The aftershocks from Donald Trump’s presidency reach even to outer space, but the Biden administration is quietly moving to repair one piece of the damage that could affect national security.
The Space Command siting decision has been a political football for the past four years. Trump made the decision on Jan. 11, 2021, five days after the insurrection at the U.S. Capitol. He had said earlier that he wouldn’t decide until he knew the 2020 election results, “to see how it turns out.” Colorado voted against him, while Alabama gave him strong support and its representatives backed his false claim he had won.
Senior military officials argued from the start for remaining in Colorado Springs, where the Space Command and its predecessors have been based for decades, and the Biden administration seems finally to be nearing the same conclusion. “We share the concerns of some military leaders about potential disruption of space operations at a critical moment for our national security,” a White House official said this week.
An initial review last year of the Huntsville decision by the Biden Defense Department’s inspector general found it “lawful” and “reasonable,” and the Government Accountability Office said last year that the Air Force had “largely followed” the normal base-location process. But in December 2022, the White House requested “a review of the review,” the official said, because of concerns that the relocation would mean a protracted delay in settling the Space Command in a new location.
“We’re doing some additional analysis; we want to make very sure we get this right,” Air Force Secretary Frank Kendall told the Air and Space Association on March 7.
Trump’s treatment of the issue had a political edge all along, according to John W. Suthers (R), the mayor of Colorado Springs. He told me in an interview, confirming details of a letter he had written this month to Kendall, that Trump told him in spring 2019, when the Air Force was preparing its list of six finalists for the command headquarters, that he would make the decision “personally.”
Trump spoke with Suthers about the decision a second time in February 2020. When the mayor pitched Colorado Springs, Trump asked if he was a Republican. When Suthers answered yes, Trump asked what his prospects were of his winning Colorado. Suthers told me that when he answered “uncertain,” Trump seemed “perturbed.” Trump then declared that he would make the choice after the 2020 election. “I want to see how it turns out,” Trump explained, according to Suthers.

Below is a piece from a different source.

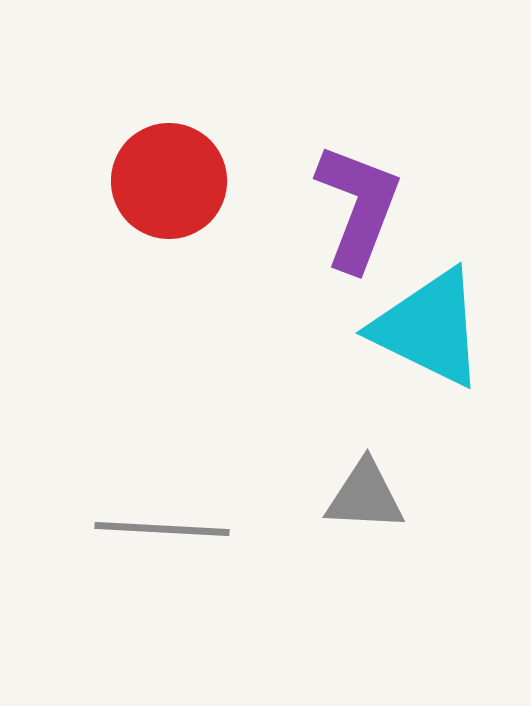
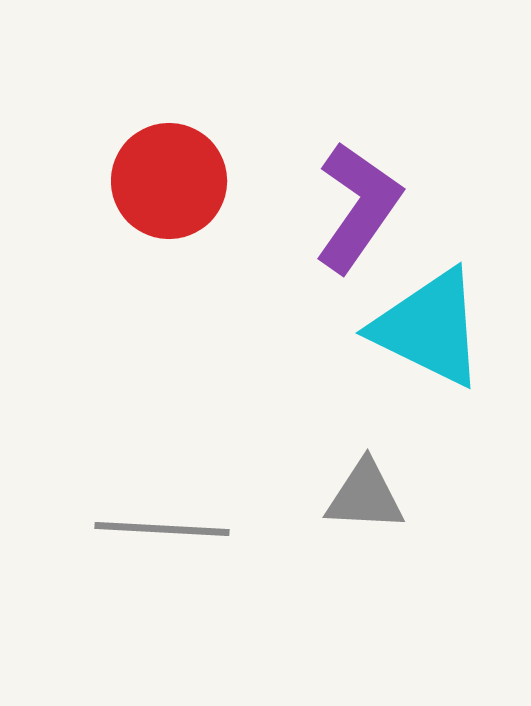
purple L-shape: rotated 14 degrees clockwise
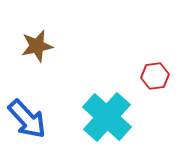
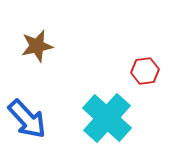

When Trump gathered his advisers at the White House on Jan. 11, 2021, the senior military official present was Air Force Gen. John Hyten, a former head of the Space Command. He told me in an email: “When asked, I provided my best military advice[,] which was counter to the [Air Force] recommendation of Huntsville. I recommended Colorado Springs. My rationale was that the threat, primarily China, demanded that we move as fast as possible to reach full operational capability and that we could do that in Colorado much quicker than in Alabama.”
This same recommendation was made by two other top military space officials, Gen. John W. “Jay” Raymond, the Space Force chief; and U.S. Army Gen. James H. Dickinson, who headed the Space Command, according to the GAO report.
A late entrant in this political fracas was Florida, which argued that the Space Command should move to Patrick Space Force Base near Cape Canaveral. “What about Florida?” Trump demanded at the meeting, according to then-acting Defense Secretary Christopher Miller, who was present. Miller told me that he and others warned Trump against that, citing the frequency of hurricanes and other factors. Miller said that the rejection of Florida was conveyed by his chief of staff, Kash Patel, to that state’s advocates, led by Gov. Ron DeSantis (R).
Rep. Mo Brooks made one of the earliest announcements of Trump’s selection of the Redstone Arsenal in Huntsville. Brooks, who represents the area, was one of the leading GOP congressional apologists for the Jan. 6 riot, arguing falsely in a tweet the next day: “Evidence growing that fascist ANTIFA orchestrated Capitol attack with clever mob control tactics.”
Some observers saw Brooks’s Huntsville advocacy as crucial. “But for Mo Brooks, the Space Command would not have been at Redstone Arsenal. I want to emphasize though that it’s a team effort,” said Rep. Brian Babin (R-Tex.). A Jan. 13, 2021, story in Axios noted that “two of Trump’s staunchest backers in Congress, Alabama Sen. Tommy Tuberville and Rep. Mo Brooks, used their strong personal relationships with the president” to advocate for Huntsville.
Trump emphatically took personal political credit for steering the Space Command toward a friendly state. “I single-handedly said, ‘Let’s go to Alabama,’” he told the hosts of “Rick and Bubba,” a Birmingham-based radio show. “They wanted it. I said, ‘Let’s go to Alabama.’ I love Alabama.’”
Trump’s long shadow reaches to some unlikely places, but few as important as the prompt establishment of the Space Command headquarters. President Biden is right to listen to the generals on this one and keep the locus of space operations where it is.